■ **EXTRAIT CHOISI**
☆ ☆ ☆ ☆ ☆ ☆ ☆
Innovant par sa volonté de sublimer un matériau pauvre, classique par son refus de rompre avec l’histoire, Perret fournit l’exemple même de l’architecte à cheval sur la tradition et la modernité auquel notre époque semble en partie donner raison.
1900. Auguste Perret a vingt-six ans. Comme pour de nombreux jeunes de sa génération, tout semble possible. L’avènement d’autres mondes. La fin du figuratif dans l’art. Des inventions que nul n’aurait imaginées seulement dix ans auparavant. Son histoire familiale est à l’image de l’époque. Son grand-père était carrier par nécessité, son père tailleur de pierre par opportunité, Auguste, lui, sera «architecte spécialisé dans le béton armé». Plus qu’une ascension sociale c’est un saut dans le futur. Plus qu’un métier c’est une vocation. Plus qu’un choix, cela va devenir une obsession.
Alors que l’usage du nouveau matériau commence à se généraliser, Perret fait partie des premiers à avoir saisi l’importance du béton, «tant du point de vue de la solidité, que de l’incombustibilité et de l’économie», et à militer pour que l’utilisation de ce nouveau matériau aille de pair avec une nouvelle façon de construire mais aussi avec une nouvelle esthétique.
☆ ☆ ☆ ☆ ☆ ☆ ☆
■ **DONNÉES PRÉSENTÉES**
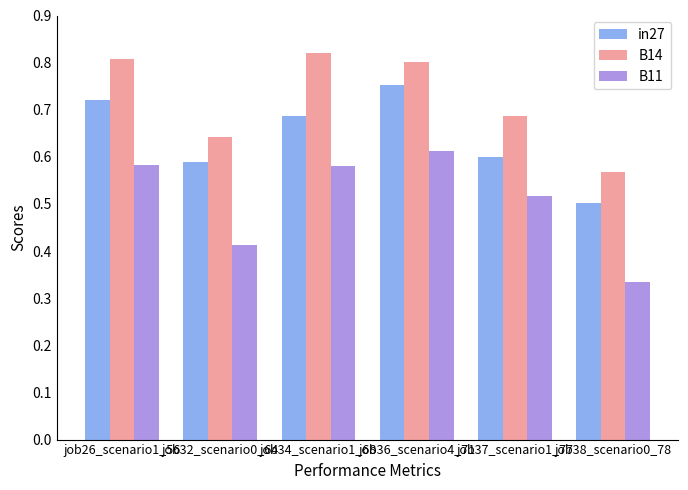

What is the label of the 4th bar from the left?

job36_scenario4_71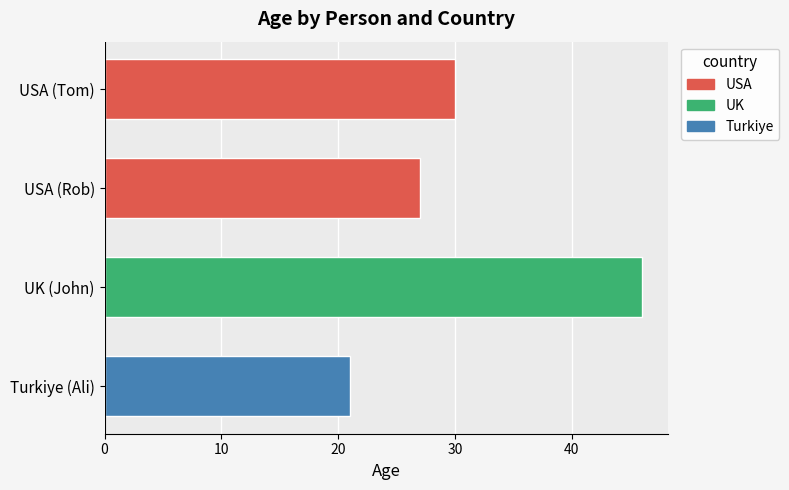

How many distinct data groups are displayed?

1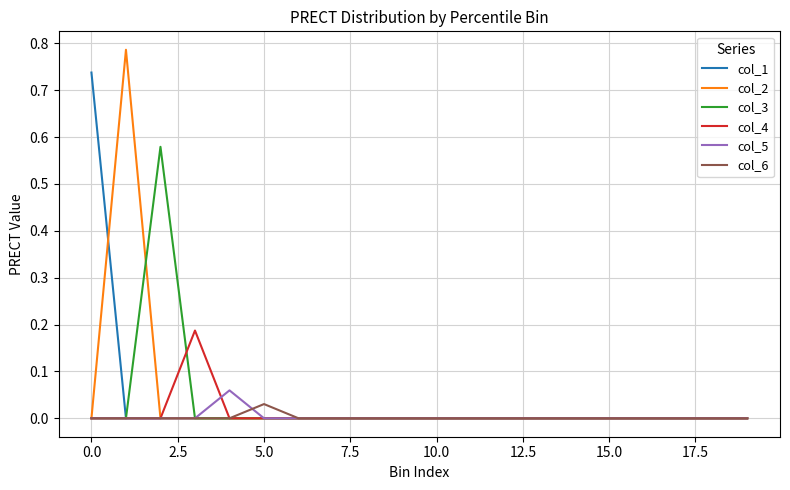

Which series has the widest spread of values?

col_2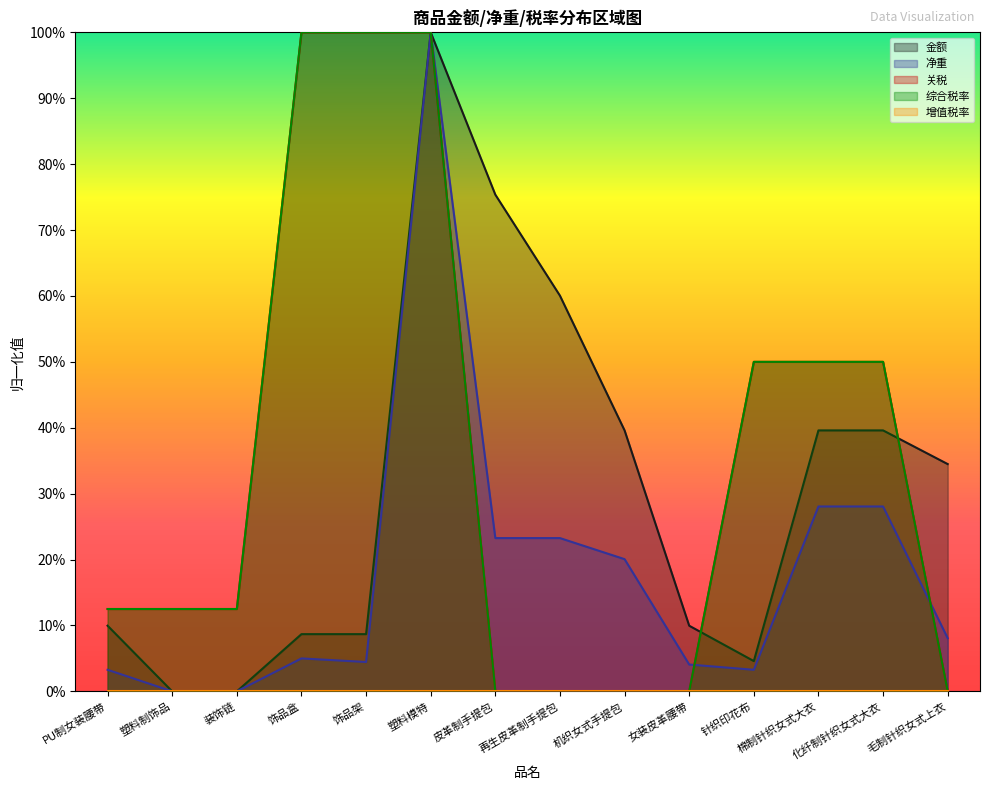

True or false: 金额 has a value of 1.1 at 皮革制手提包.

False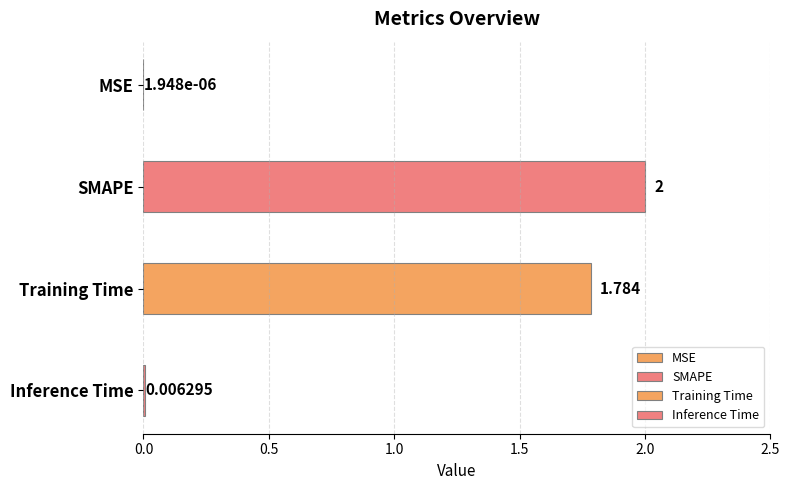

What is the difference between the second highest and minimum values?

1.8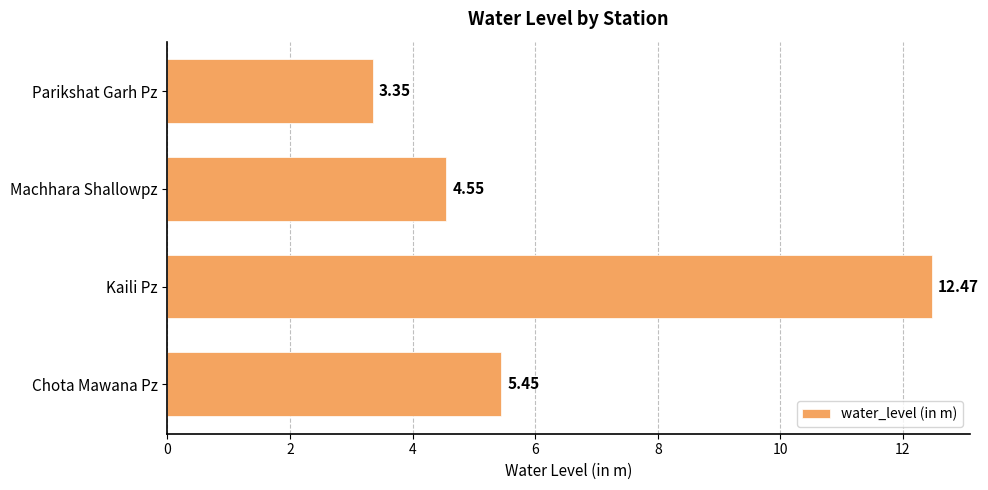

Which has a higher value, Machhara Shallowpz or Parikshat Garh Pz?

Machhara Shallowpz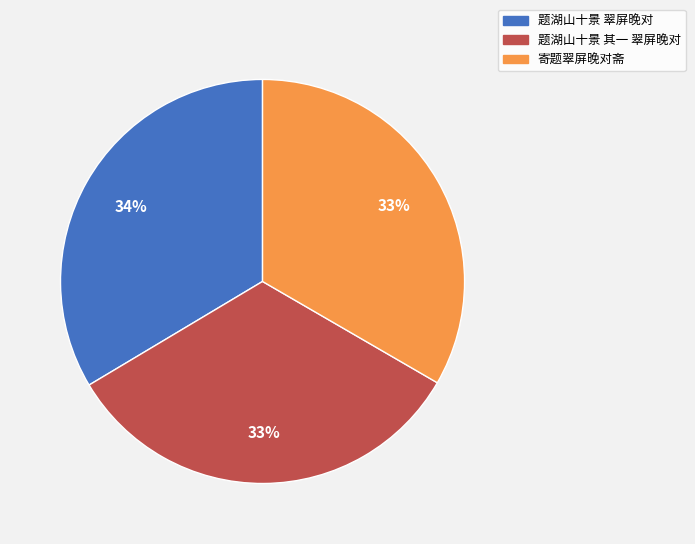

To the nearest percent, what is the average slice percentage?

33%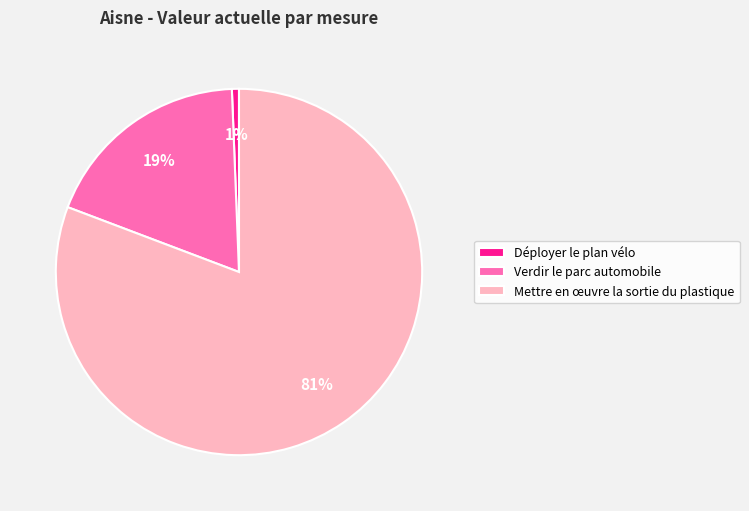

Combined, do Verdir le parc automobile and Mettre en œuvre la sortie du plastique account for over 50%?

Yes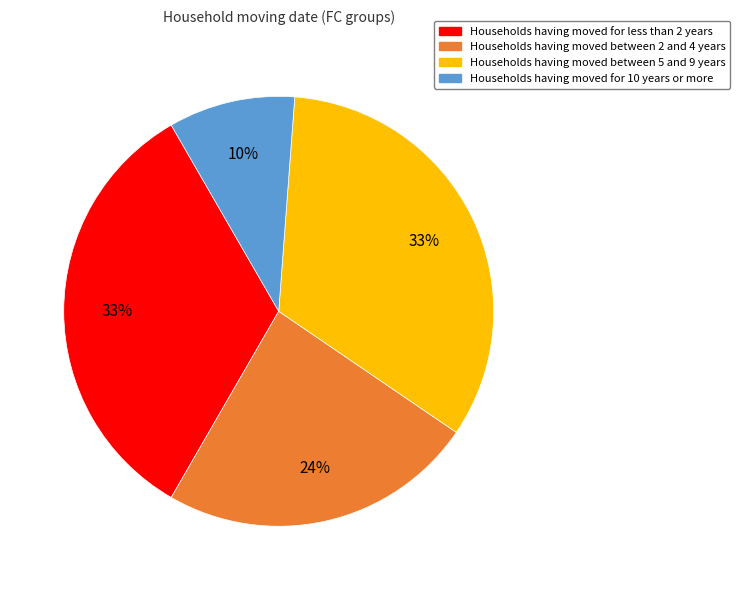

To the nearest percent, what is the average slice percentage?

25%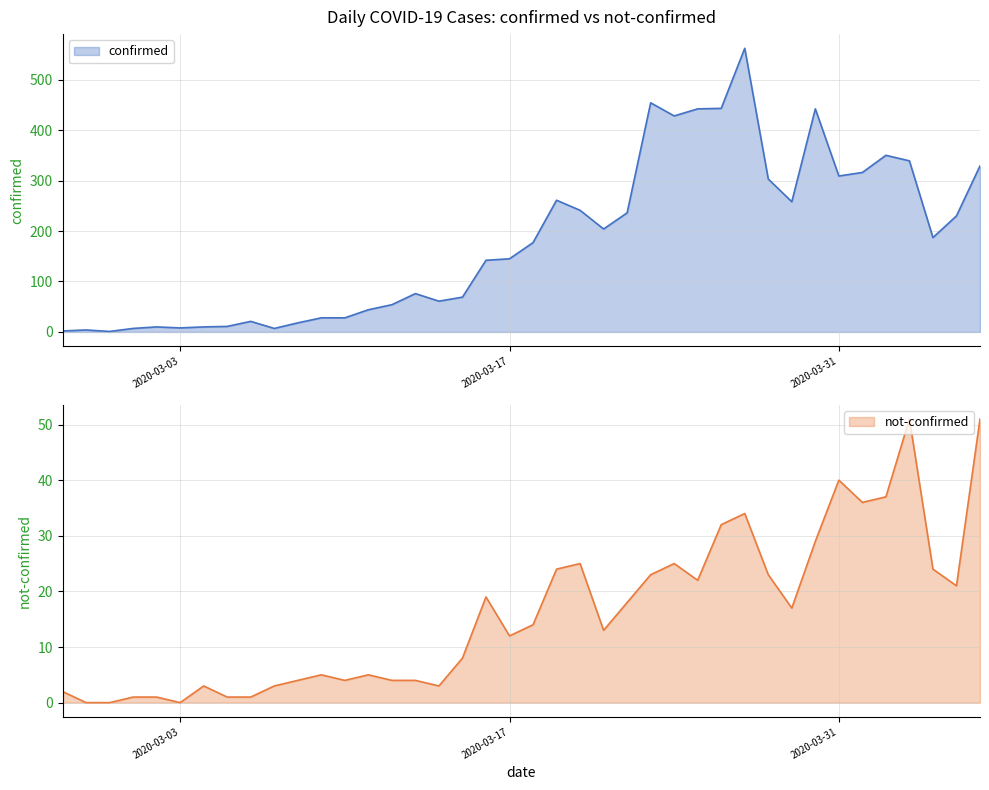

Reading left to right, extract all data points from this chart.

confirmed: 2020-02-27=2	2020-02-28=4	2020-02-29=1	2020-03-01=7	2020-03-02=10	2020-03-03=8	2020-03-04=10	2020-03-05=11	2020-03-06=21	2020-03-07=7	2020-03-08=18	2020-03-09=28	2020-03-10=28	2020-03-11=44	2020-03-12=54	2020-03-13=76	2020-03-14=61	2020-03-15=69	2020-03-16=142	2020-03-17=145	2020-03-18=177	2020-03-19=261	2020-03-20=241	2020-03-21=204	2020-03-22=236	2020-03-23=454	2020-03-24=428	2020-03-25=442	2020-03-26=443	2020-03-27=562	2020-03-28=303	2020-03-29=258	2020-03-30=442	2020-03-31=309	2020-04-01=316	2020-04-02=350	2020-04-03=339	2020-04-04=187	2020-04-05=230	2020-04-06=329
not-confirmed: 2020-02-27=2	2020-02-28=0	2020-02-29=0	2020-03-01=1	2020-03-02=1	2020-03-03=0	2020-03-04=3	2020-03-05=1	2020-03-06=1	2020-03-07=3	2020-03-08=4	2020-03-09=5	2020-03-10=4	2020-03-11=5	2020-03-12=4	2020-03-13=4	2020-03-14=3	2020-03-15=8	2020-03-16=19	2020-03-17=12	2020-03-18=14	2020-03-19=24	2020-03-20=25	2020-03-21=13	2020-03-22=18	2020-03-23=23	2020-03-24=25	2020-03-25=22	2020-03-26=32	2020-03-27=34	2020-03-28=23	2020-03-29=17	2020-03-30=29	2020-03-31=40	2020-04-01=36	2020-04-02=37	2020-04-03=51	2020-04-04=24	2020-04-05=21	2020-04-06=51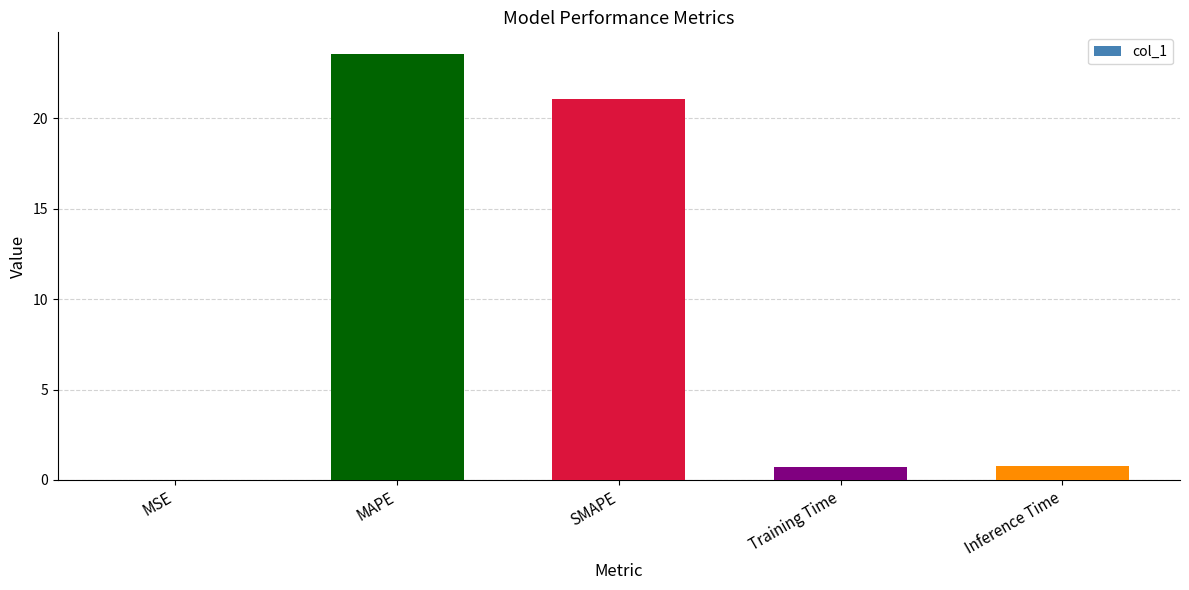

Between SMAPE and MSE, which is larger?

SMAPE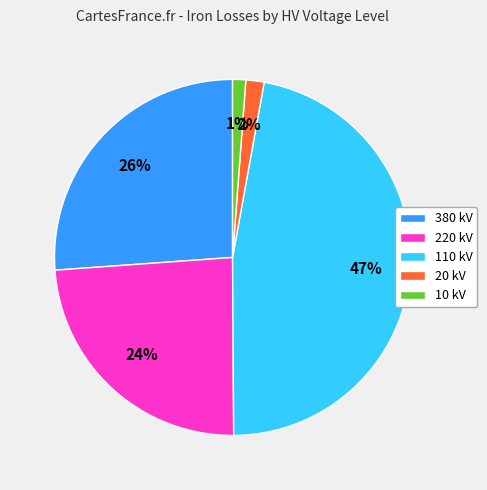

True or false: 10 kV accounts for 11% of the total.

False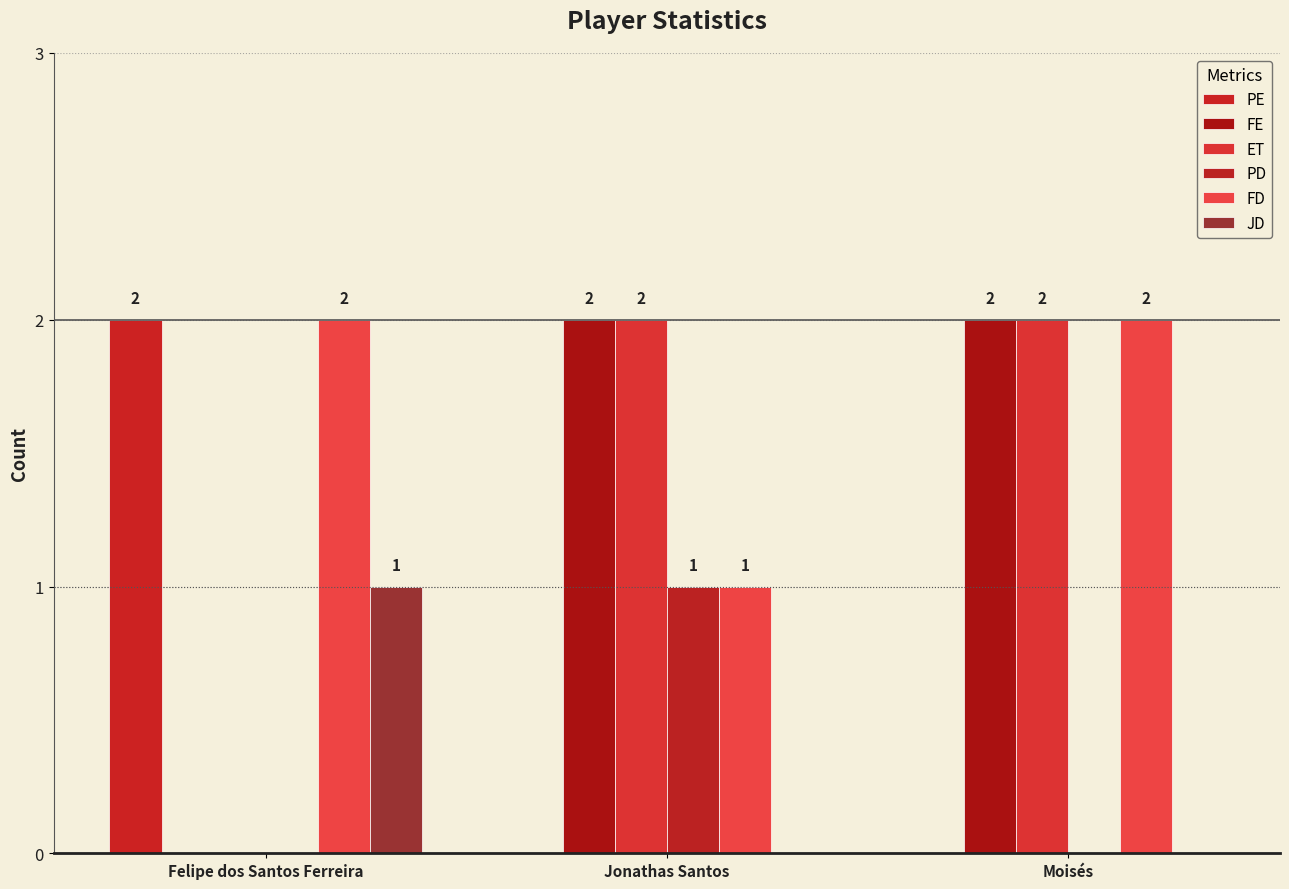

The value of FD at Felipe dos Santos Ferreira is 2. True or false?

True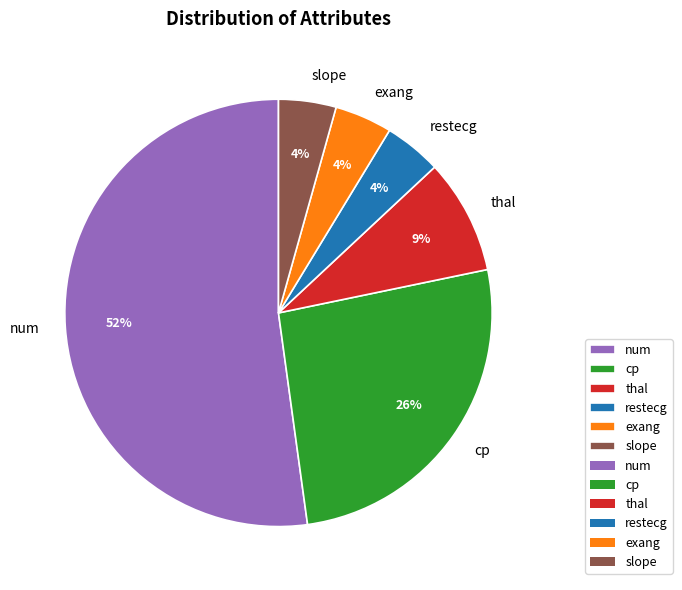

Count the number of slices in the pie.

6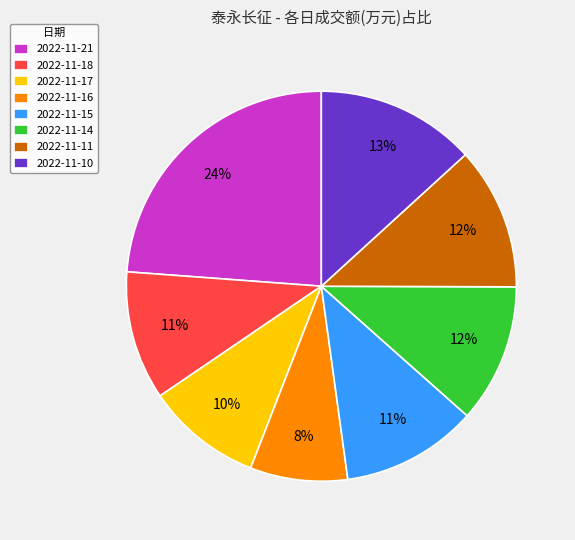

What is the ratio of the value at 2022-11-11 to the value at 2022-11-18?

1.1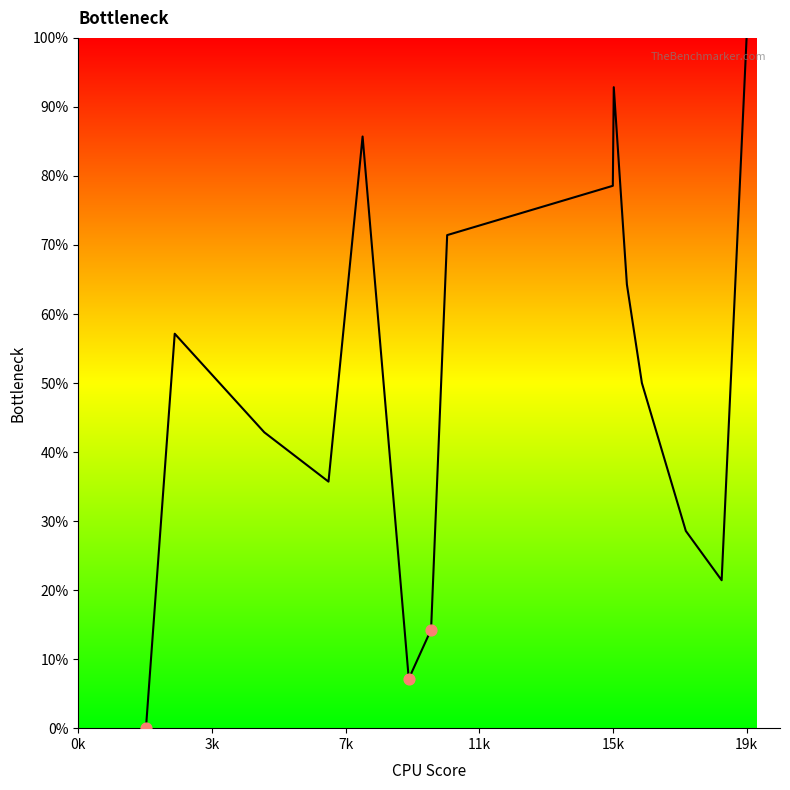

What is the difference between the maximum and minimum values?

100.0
☆ ☆ ☆ ☆ ☆ ☆ ☆
■ **TRAVAIL DEMANDÉ**
(1) Pouvez-vous recopier le texte sur Auguste Perret de « Innovant par sa » à « devenir une obsession. » en remplaçant « obsession » par « passion » ?
(2) Pouvez-vous poursuivre le texte sur Auguste Perret après sa dernière phrase ?

■ **RÉPONSES AUX CONSIGNES**
(1)
Innovant par sa volonté de sublimer un matériau pauvre, classique par son refus de rompre avec l’histoire, Perret fournit l’exemple même de l’architecte à cheval sur la tradition et la modernité auquel notre époque semble en partie donner raison.
1900. Auguste Perret a vingt-six ans. Comme pour de nombreux jeunes de sa génération, tout semble possible. L’avènement d’autres mondes. La fin du figuratif dans l’art. Des inventions que nul n’aurait imaginées seulement dix ans auparavant. Son histoire familiale est à l’image de l’époque. Son grand-père était carrier par nécessité, son père tailleur de pierre par opportunité, Auguste, lui, sera «architecte spécialisé dans le béton armé». Plus qu’une ascension sociale c’est un saut dans le futur. Plus qu’un métier c’est une vocation. Plus qu’un choix, cela va devenir une passion.

(2)
Pour saisir la révolution que représente cette démarche, il faut rappeler qu’à la différence du mortier utilisé par les Romains (1/3 de chaux, 2/3 de sable), le béton est plus qu’un simple liant et c’est tout son intérêt. Mélangé à du gravier, le ciment devient béton, puis béton armé lorsqu’on y intègre de l’acier. Peut-on l’utiliser en lieu et place de la maçonnerie traditionnelle ? Peut-il être autre chose qu’une ossature chargée de porter une construction et que l’on soustrait au regard ? Ou peut-il fournir la matière bien visible de l’architecture ?
Le béton moulé du Révérend Parker
De la même façon que l’on imagine les premières voitures comme des calèches à moteur, les architectes conçoivent d’abord le béton comme un substitut de la pierre pour une architecture qui existe déjà. En un sens, quoi de plus logique : ce matériau constitué de composants peu coûteux permet de réaliser à moindres frais à peu près n’importe quelle forme. Dès la fin du XVIIIe siècle, le révérend Parker utilise le ciment qu’il a inventé pour faire des moulages au gabarit et fabriquer des pierres factices de ciment moulé. L’idée de fausse pierre ne choque personne. Au contraire.
En France, la manufacture de Coignet propose aux constructeurs une gamme de décors architectoniques en béton moulé mais aussi, sur demande, des corniches, balcons, pilastres, colonnes et arabesques personnalisées. Faire de l’architecture classique sans recourir aux services d’artisans sculpteurs, à un prix défiant toute concurrence, telle est l’idée qui, Coignet en est sûr, va faire un tabac. Pour loger les ouvriers de l’usine familiale, il construit d’ailleurs en 1853 un immeuble d’apparence haussmannienne avec des moulures figurant un décor de feuilles et de fruits sur les linteaux.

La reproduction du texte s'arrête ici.